→ Exercise prompt: Please reproduce the text of all the entries below word for word, leaving the pictures out.

Supplied data START

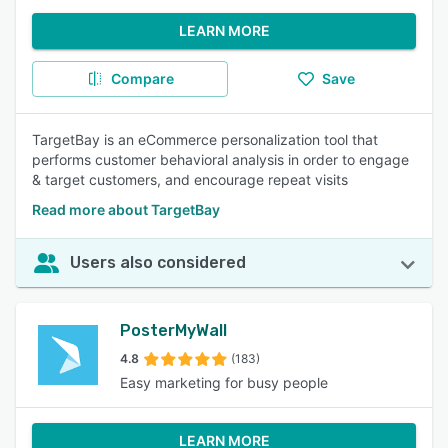
LEARN MORE
Compare
Save
TargetBay is an eCommerce personalization tool that
performs customer behavioral analysis in order to engage
& target customers, and encourage repeat visits
Read more about TargetBay
Users also considered
PosterMyWall
4.8
(183)
Easy marketing for busy people
LEARN MORE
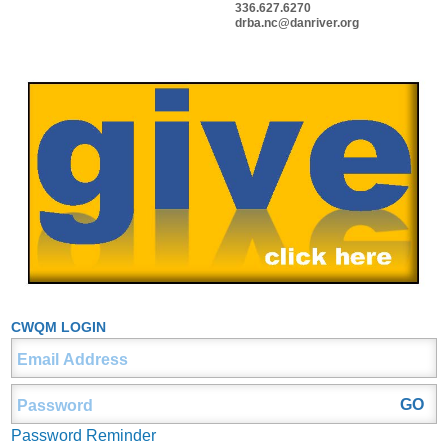
336.627.6270
drba.nc@danriver.org
CWQM LOGIN
Password Reminder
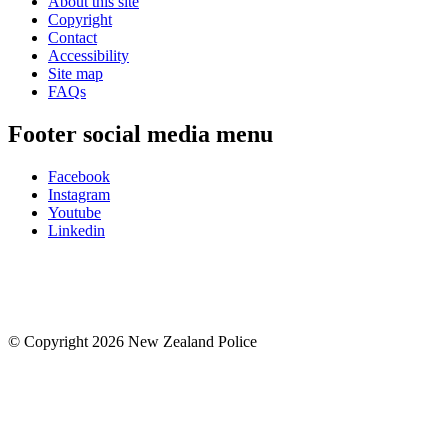
About this site
Copyright
Contact
Accessibility
Site map
FAQs
Footer social media menu
Facebook
Instagram
Youtube
Linkedin
© Copyright 2026 New Zealand Police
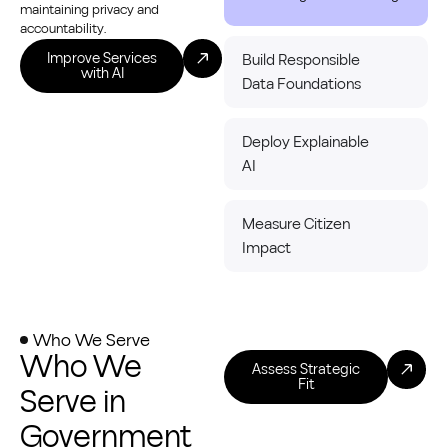
maintaining privacy and
accountability.
Improve Services
Build Responsible
with AI
Data Foundations
Deploy Explainable
AI
Measure Citizen
Impact
Who We Serve
Who We
Assess Strategic
Fit
Serve in
Government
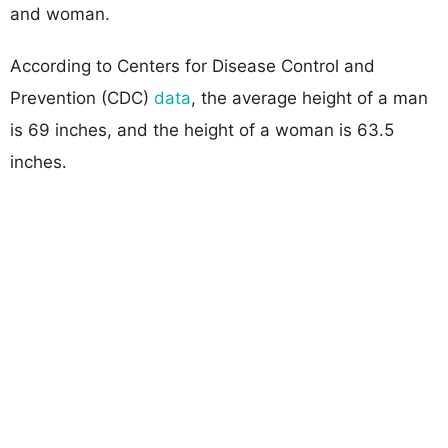
and woman.
According to Centers for Disease Control and
Prevention (CDC)
data
, the average height of a man
is 69 inches, and the height of a woman is 63.5
inches.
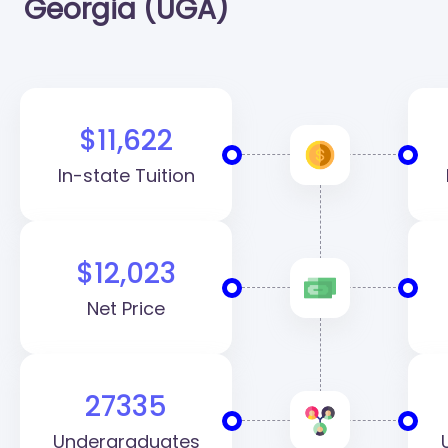
Georgia (UGA)
$11,622
In-state Tuition
$12,023
Net Price
27335
Undergraduates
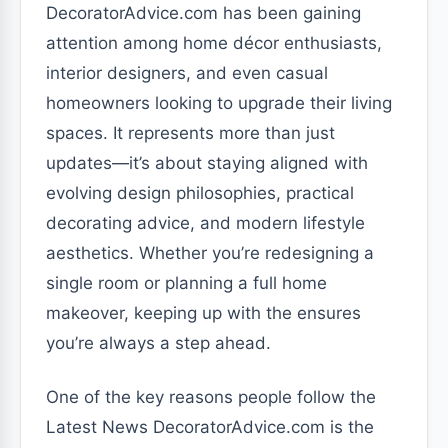
DecoratorAdvice.com has been gaining
attention among home décor enthusiasts,
interior designers, and even casual
homeowners looking to upgrade their living
spaces. It represents more than just
updates—it’s about staying aligned with
evolving design philosophies, practical
decorating advice, and modern lifestyle
aesthetics. Whether you’re redesigning a
single room or planning a full home
makeover, keeping up with the ensures
you’re always a step ahead.
One of the key reasons people follow the
Latest News DecoratorAdvice.com is the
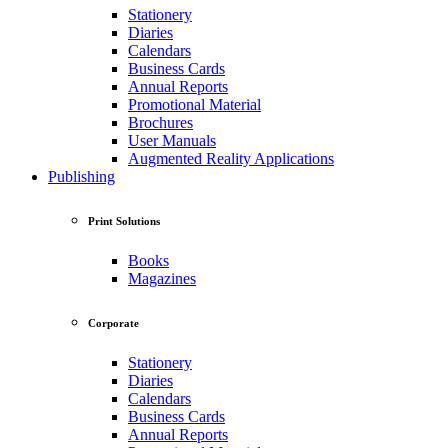
Stationery
Diaries
Calendars
Business Cards
Annual Reports
Promotional Material
Brochures
User Manuals
Augmented Reality Applications
Publishing
Print Solutions
Books
Magazines
Corporate
Stationery
Diaries
Calendars
Business Cards
Annual Reports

Supplied data END

→ Written solution:
LEARN MORE
Compare
Save
TargetBay is an eCommerce personalization tool that
performs customer behavioral analysis in order to engage
& target customers, and encourage repeat visits
Read more about TargetBay
Users also considered
PosterMyWall
4.8
(183)
Easy marketing for busy people
LEARN MORE
336.627.6270
drba.nc@danriver.org
CWQM LOGIN
Password Reminder
About this site
Copyright
Contact
Accessibility
Site map
FAQs
Footer social media menu
Facebook
Instagram
Youtube
Linkedin
© Copyright 2026 New Zealand Police
maintaining privacy and
accountability.
Improve Services
Build Responsible
with AI
Data Foundations
Deploy Explainable
AI
Measure Citizen
Impact
Who We Serve
Who We
Assess Strategic
Fit
Serve in
Government
and woman.
According to Centers for Disease Control and
Prevention (CDC)
data
, the average height of a man
is 69 inches, and the height of a woman is 63.5
inches.
Georgia (UGA)
$11,622
In-state Tuition
$12,023
Net Price
27335
Undergraduates
DecoratorAdvice.com has been gaining
attention among home décor enthusiasts,
interior designers, and even casual
homeowners looking to upgrade their living
spaces. It represents more than just
updates—it’s about staying aligned with
evolving design philosophies, practical
decorating advice, and modern lifestyle
aesthetics. Whether you’re redesigning a
single room or planning a full home
makeover, keeping up with the ensures
you’re always a step ahead.
One of the key reasons people follow the
Latest News DecoratorAdvice.com is the
Stationery
Diaries
Calendars
Business Cards
Annual Reports
Promotional Material
Brochures
User Manuals
Augmented Reality Applications
Publishing
Print Solutions
Books
Magazines
Corporate
Stationery
Diaries
Calendars
Business Cards
Annual Reports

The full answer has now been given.